Most SEOs I know are still grumbling a little about the rel=next and rel=prev is no longer supported, as of two years ago. Google did give us pagination SEO advice in an unstructured format a while ago but really has not put together a document SEOs can reference to deal with pagination (hey Lizzi can you work on this?).
John Mueller of Google had someone look at this pagination and SEO issue a different way. John said on Twitter to ask yourself "if someone only saw this page from my site, would that be ok?" If the answer is yes, that would be okay, then "just noindex" the page he said.
Here are those tweets:
I wouldn't assume there's any special SEO element regarding paginated pages -- it's often more a matter of "if someone only saw this page from my site, would that be ok?" If not, just noindex.

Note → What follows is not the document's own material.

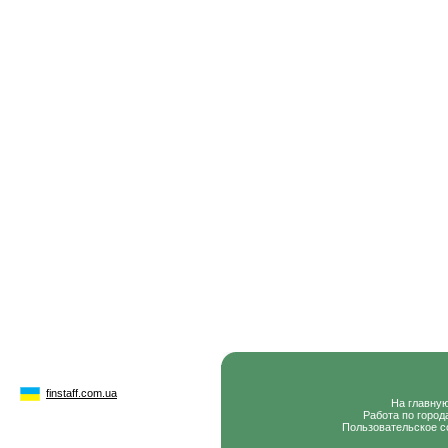
finstaff.com.ua
На главну
Работа по город
Пользовательское с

Sometimes these are more for UI/UX than for indexing, sometimes they're both.
— 🍌 John 🍌 (@JohnMu) March 2, 2021
Here is the advice John gave after we learned rel=prev/next no longer was supported about two years ago:
- Just keep doing what you are doing with pagination.
- If you haven't had issues up until now, then whatever you were doing has been working.
- Google hasn't supported them in years
- Google just realized they haven't supported them in years.
- Google immediately wanted to let the community know they found this out.
- This way Google won't tell people to do things that are "kind of unnecessary." I believe John here is referring to it being unnecessary for communicating to Google about combing pages into a set.
- Nothing you need to change.
- It's definitely not the case that you need to remove all pagination
- Same, not the case that you need to and make one giant page.
- But you need to make sure the pagination pages can kind of stand on their own.
- Use third party tools to see if there are crawling issues to get to deep product pages.
I am not sure everyone would use the "if someone only saw this page from my site, would that be ok?" check as their solution for pagination and SEO?